Tesouro ficará sem caixa se não ocorrer suspensão do teto da dívida dos EUA, diz Yellen
Yellen voltou a defender suspensão do teto da dívida, aprovada pelos Democratas da Câmara na semana passada - Foto: Reproduçã/YouTube/Brooking Institute

A secretária do Tesouro dos Estados Unidos, Janet Yellen, novamente fez pressão para que o Congresso americano fure o teto da dívida antes de discursar para o Comitê Bancário do Senado norte-americano nesta terça-feira (28).

Por meio de carta aos congressistas, Yellen afirmou que o Tesouro ficará sem caixa suficiente para manter suas medidas fiscais extraordinárias em 18 de outubro, caso deputados e senadores não aprovem a suspensão do teto da dívida até lá.

“Esperamos que o Tesouro ficará com recursos muito limitados que se esgotariam rapidamente. É incerto se poderíamos continuar a cumprir todos os compromissos da nação após essa data”, declarou a secretária do governo Biden, antes de alertar que a previsão é incerta e pode ser alterada para uma data mais próxima ou distante.
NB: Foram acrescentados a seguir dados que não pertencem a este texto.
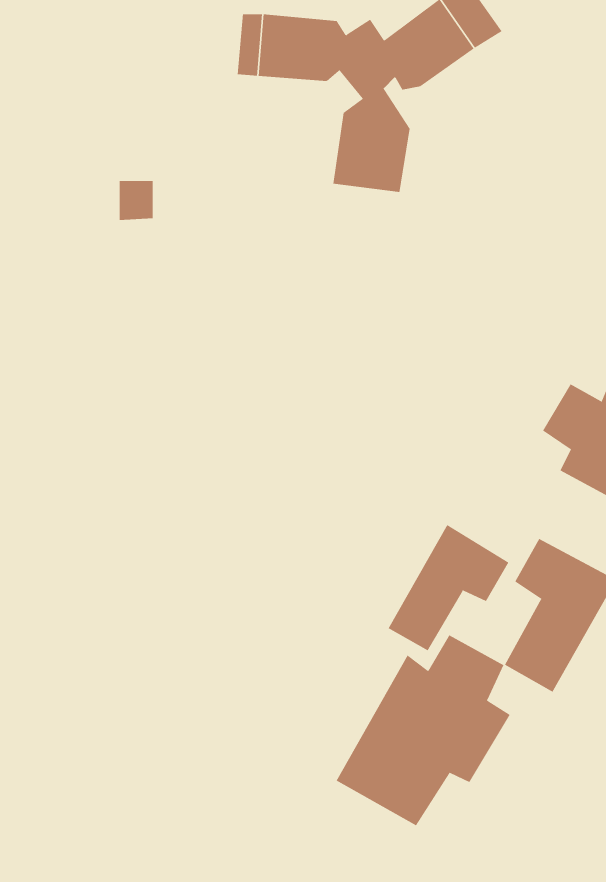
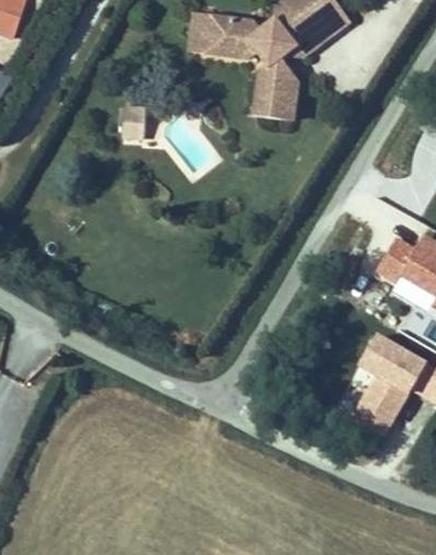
building: [388,524,509,651] -> none
building: [336,635,510,826] -> none

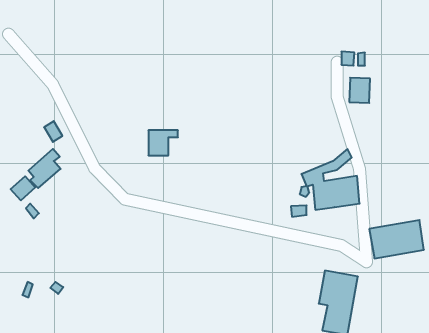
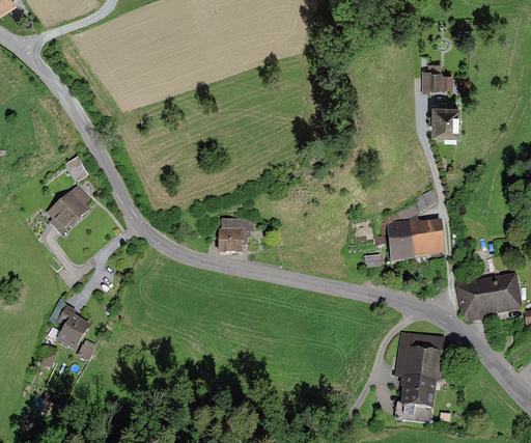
building: [148,130,178,155] -> [218,220,253,250]
building: [11,176,35,200] -> none
building: none -> [58,308,87,351]

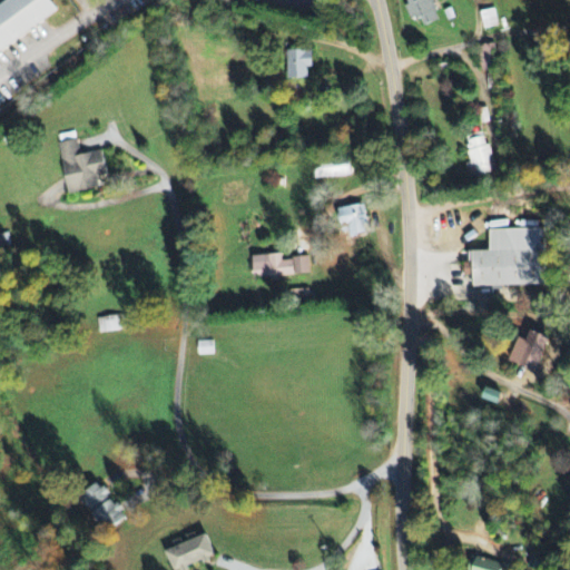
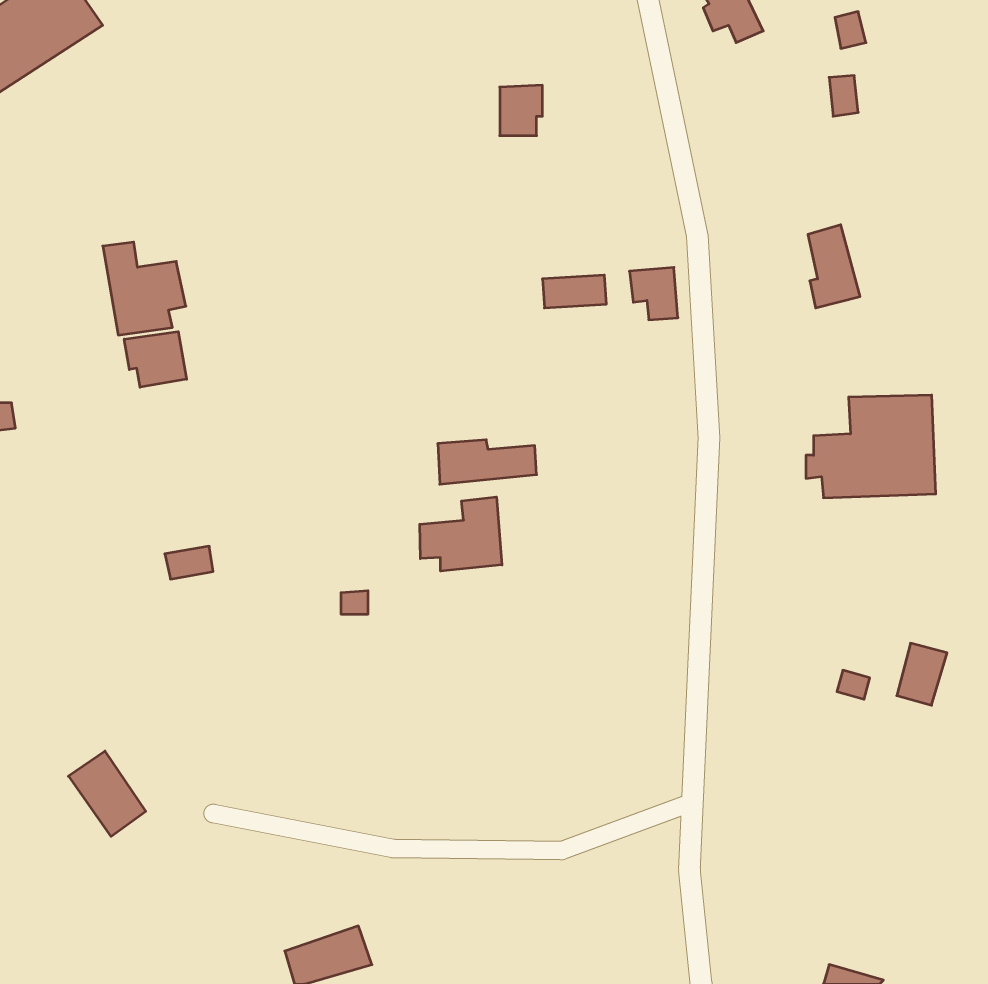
building: none -> [124,332,187,387]
building: [338,204,366,234] -> [629,267,678,320]
building: none -> [420,497,502,571]
building: [519,328,548,364] -> [897,643,947,705]
building: [78,480,122,529] -> [68,751,146,836]

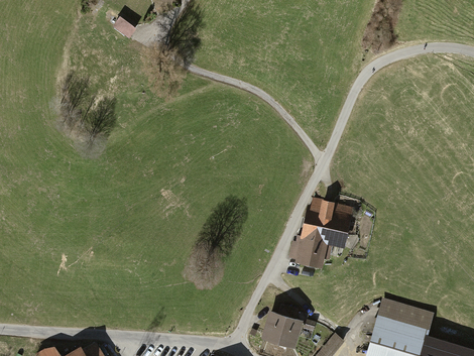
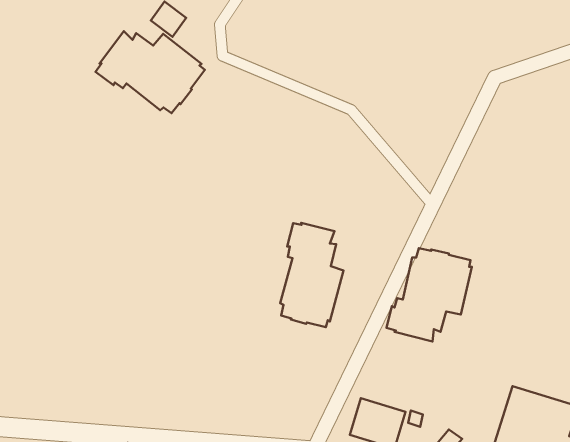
building: none -> [96,31,205,113]
building: none -> [280,223,344,327]

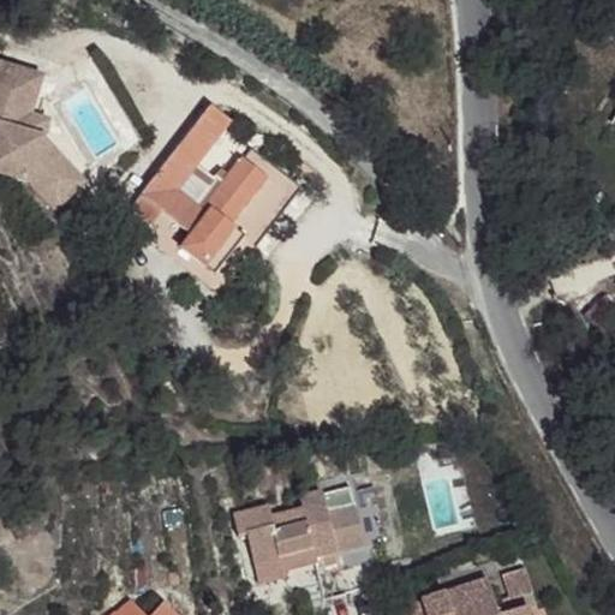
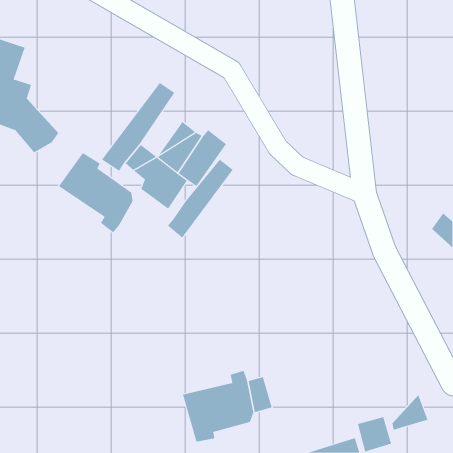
building: none -> [58,152,133,233]
building: none -> [167,159,233,239]
building: none -> [392,394,428,431]

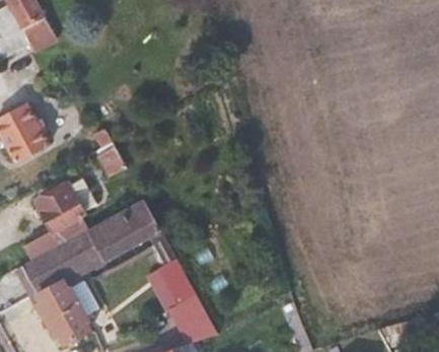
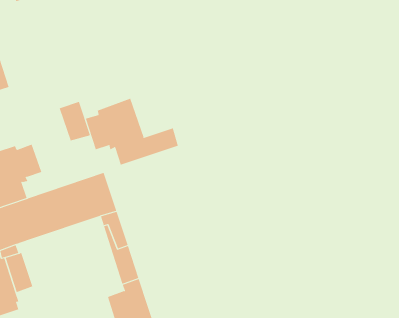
building: none -> [85,98,178,166]

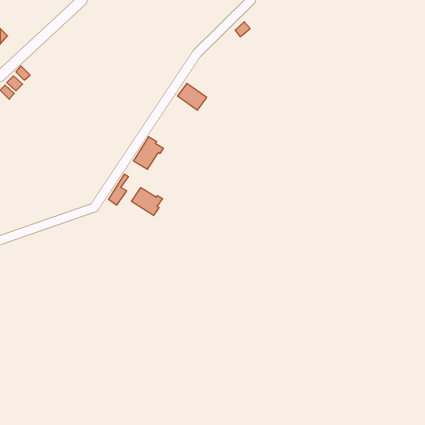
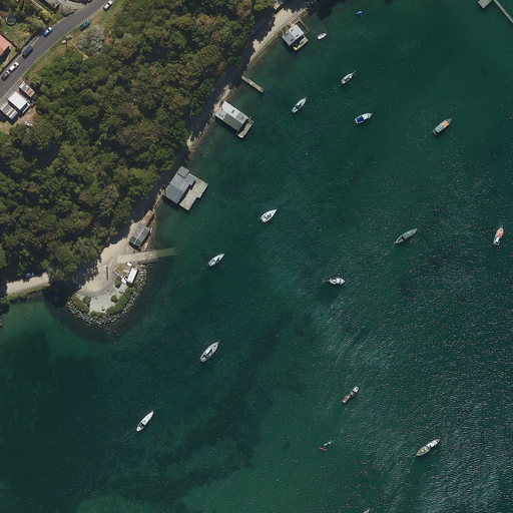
building: [132,188,162,216] -> none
Yellen ainda alertou sobre “sérios danos” à confiança de consumidores e empresas, além de “significativas perturbações” no mercado financeiro, caso a decisão de suspender o teto fique para o “último minuto”.

Segundo ela, as consequências poderiam ser desde “aumento de custos de empréstimos para contribuintes” e “impactos negativos sobre a classificação de crédito nos próximos anos”, até maiores incertezas que podem exacerbar “a volatilidade do mercado e minar a confiança de investidores”.

“Mais uma vez, peço respeitosamente ao Congresso que proteja toda a fé e crédito dos EUA, agindo o mais rápido possível”, concluiu a secretária.

Democratas aprovaram suspensão de teto de dívida nos EUA e medida segue para o Senado

Na semana passada a Câmara dos Representantes dos Estados Unidos aprovou medida que mantém o governo financiado até o início de dezembro e suspende seu teto da dívida até 2022, mas sem resolver o impasse partidário entre democratas e republicanos antes de o texto seguir para o Senado.

Faltando menos de duas semanas para o atual financiamento do governo expirar, no dia 1º de outubro, a Câmara aprovou em uma votação de linha partidária, com 220 votos a favor e 211 contra, um pacote que financiaria o governo dos EUA até 3 de dezembro de 2021 e suspenderia o teto da dívida até 16 de dezembro de 2022.

O Departamento do Tesouro está usando medidas de emergência para cobrir as contas por vários meses até que o limite do débito seja aumentado ou suspenso novamente.

Os republicanos disseram que se opõem à votação para aumentar o teto da dívida em protesto contra os trilhões em gastos que os democratas estão tentando aprovar no Congresso sem o apoio republicano.

O impasse do teto da dívida alarmou analistas de Wall Street e líderes empresariais, que nas últimas semanas emitiram alertas sobre um risco crescente de um calote técnico, no qual o governo pode ser incapaz de fazer todos os seus pagamentos regulares integralmente e dentro do prazo. A ameaça de tal default pode prejudicar os mercados e afetar o crescimento econômico dos EUA.